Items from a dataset
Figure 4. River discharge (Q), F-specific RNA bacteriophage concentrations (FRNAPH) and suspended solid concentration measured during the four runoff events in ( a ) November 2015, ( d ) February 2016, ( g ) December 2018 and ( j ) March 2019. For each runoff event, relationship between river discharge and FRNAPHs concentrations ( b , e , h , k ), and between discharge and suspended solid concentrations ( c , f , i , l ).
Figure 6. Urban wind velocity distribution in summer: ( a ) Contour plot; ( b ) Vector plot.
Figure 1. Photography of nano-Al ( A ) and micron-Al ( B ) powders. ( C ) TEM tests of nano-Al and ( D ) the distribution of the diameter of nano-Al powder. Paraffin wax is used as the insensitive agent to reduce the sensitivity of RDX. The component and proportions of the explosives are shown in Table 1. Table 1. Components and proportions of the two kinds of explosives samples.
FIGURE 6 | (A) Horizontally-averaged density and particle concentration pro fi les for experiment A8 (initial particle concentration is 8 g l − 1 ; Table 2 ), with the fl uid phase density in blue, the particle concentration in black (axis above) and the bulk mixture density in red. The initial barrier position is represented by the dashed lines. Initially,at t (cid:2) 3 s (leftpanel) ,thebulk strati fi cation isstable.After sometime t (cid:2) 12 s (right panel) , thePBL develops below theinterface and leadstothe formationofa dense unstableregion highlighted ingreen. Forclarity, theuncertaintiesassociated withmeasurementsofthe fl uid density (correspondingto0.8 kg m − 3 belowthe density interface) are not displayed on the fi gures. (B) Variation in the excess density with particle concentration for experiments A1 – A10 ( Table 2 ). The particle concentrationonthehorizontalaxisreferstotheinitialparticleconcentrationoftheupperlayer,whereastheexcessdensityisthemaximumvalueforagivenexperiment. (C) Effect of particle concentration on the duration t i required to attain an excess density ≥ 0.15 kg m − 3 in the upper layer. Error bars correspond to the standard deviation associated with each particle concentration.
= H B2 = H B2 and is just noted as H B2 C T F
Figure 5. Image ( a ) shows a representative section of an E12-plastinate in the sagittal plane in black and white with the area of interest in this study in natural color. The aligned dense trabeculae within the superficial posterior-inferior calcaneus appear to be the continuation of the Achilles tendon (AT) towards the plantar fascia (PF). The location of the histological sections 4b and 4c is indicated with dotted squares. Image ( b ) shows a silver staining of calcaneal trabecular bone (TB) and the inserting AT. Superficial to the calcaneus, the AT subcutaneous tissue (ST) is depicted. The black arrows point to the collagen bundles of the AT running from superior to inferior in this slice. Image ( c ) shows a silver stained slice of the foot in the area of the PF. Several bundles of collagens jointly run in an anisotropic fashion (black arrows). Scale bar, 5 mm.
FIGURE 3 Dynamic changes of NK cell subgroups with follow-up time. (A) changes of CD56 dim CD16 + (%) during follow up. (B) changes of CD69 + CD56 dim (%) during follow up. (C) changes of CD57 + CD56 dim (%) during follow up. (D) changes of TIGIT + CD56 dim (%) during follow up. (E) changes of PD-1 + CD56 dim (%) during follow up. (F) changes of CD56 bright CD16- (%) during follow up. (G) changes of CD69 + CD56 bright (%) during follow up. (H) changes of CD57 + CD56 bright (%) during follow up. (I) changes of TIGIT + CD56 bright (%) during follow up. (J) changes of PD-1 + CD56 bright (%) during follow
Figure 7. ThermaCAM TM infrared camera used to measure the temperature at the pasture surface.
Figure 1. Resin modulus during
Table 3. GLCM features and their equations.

**Work task:**
Copy, exactly and only, the lines above that begin with the one containing "as H B2 C T F" and finish with the one containing "Figure 5. Image".

**Solution to this exercise:**
= H B2 = H B2 and is just noted as H B2 C T F
Figure 5. Image ( a ) shows a representative section of an E12-plastinate in the sagittal plane in black and white with the area of interest in this study in natural color. The aligned dense trabeculae within the superficial posterior-inferior calcaneus appear to be the continuation of the Achilles tendon (AT) towards the plantar fascia (PF). The location of the histological sections 4b and 4c is indicated with dotted squares. Image ( b ) shows a silver staining of calcaneal trabecular bone (TB) and the inserting AT. Superficial to the calcaneus, the AT subcutaneous tissue (ST) is depicted. The black arrows point to the collagen bundles of the AT running from superior to inferior in this slice. Image ( c ) shows a silver stained slice of the foot in the area of the PF. Several bundles of collagens jointly run in an anisotropic fashion (black arrows). Scale bar, 5 mm.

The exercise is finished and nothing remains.